During the first government of Jan Peter Balkenende she strongly criticized the new and very restricive immigration laws.
At the end of 2003, she temporarily had to retreat as party leader because she was pregnant. On November 1 she gave birth to two twins: Suzy and Bruno. During her absence, Marijke Vos replaced her.
After entering the political arena again, in 2004 she started a wide ideological discussion within the party; breaking with the party's socialist roots, she claimed it was in fact 'the last leftist liberal party in the Netherlands.' Further, she stressed cultural and religious tolerance as core values.
Background
Halsema graduated in criminology at the University of Amsterdam.

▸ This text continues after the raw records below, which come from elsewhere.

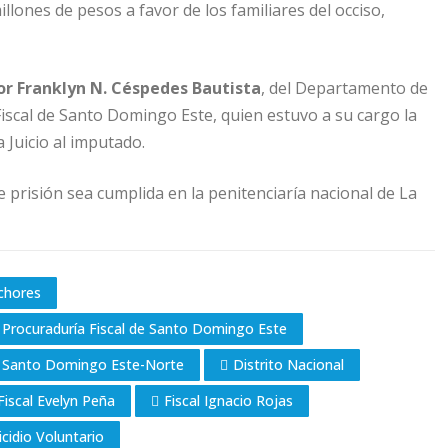
lones de pesos a favor de los familiares del occiso,
dor Franklyn N. Céspedes Bautista
, del Departamento de
iscal de Santo Domingo Este, quien estuvo a su cargo la
 Juicio al imputado.
e prisión sea cumplida en la penitenciaría nacional de La
chores
 Procuraduría Fiscal de Santo Domingo Este
en Santo Domingo Este-Norte
Distrito Nacional
Fiscal Evelyn Peña
Fiscal Ignacio Rojas
cidio Voluntario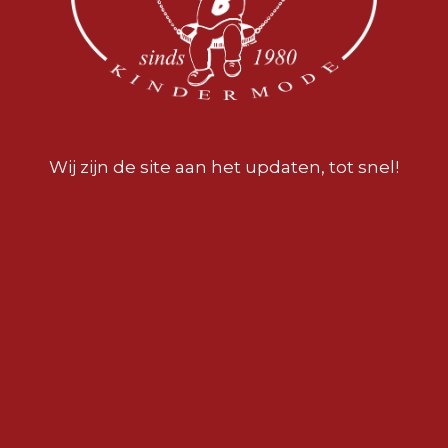
Wij zijn de site aan het updaten, tot snel!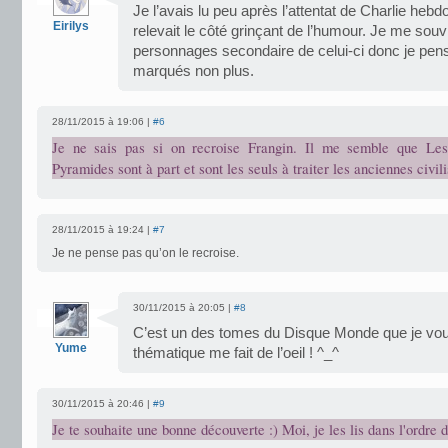
Je l’avais lu peu après l’attentat de Charlie hebd
Eirilys
relevait le côté grinçant de l’humour. Je me so
personnages secondaire de celui-ci donc je pens
marqués non plus.
28/11/2015 à 19:06 |
#6
Je ne sais pas si on recroise Frangin. Il me semble que Les 
Pyramides sont à part et sont les seuls à traiter les anciennes civili
28/11/2015 à 19:24 |
#7
Je ne pense pas qu’on le recroise.
30/11/2015 à 20:05 |
#8
C’est un des tomes du Disque Monde que je voula
Yume
thématique me fait de l’oeil ! ^_^
30/11/2015 à 20:46 |
#9
Je te souhaite une bonne découverte :) Moi, je les lis dans l'ordre d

From 1993 to 1997, before she joined GroenLinks, she worked for the Wiardi Beckman Foundation, the think tank of the Dutch Labour Party Partij van de Arbeid, and from 1996 to 1998 at De Balie in Amsterdam, a well-known Dutch political-cultural centre. With this intellectual background she differs from her predecessor Rosenmöller, who left college to work in the Rotterdam Harbor.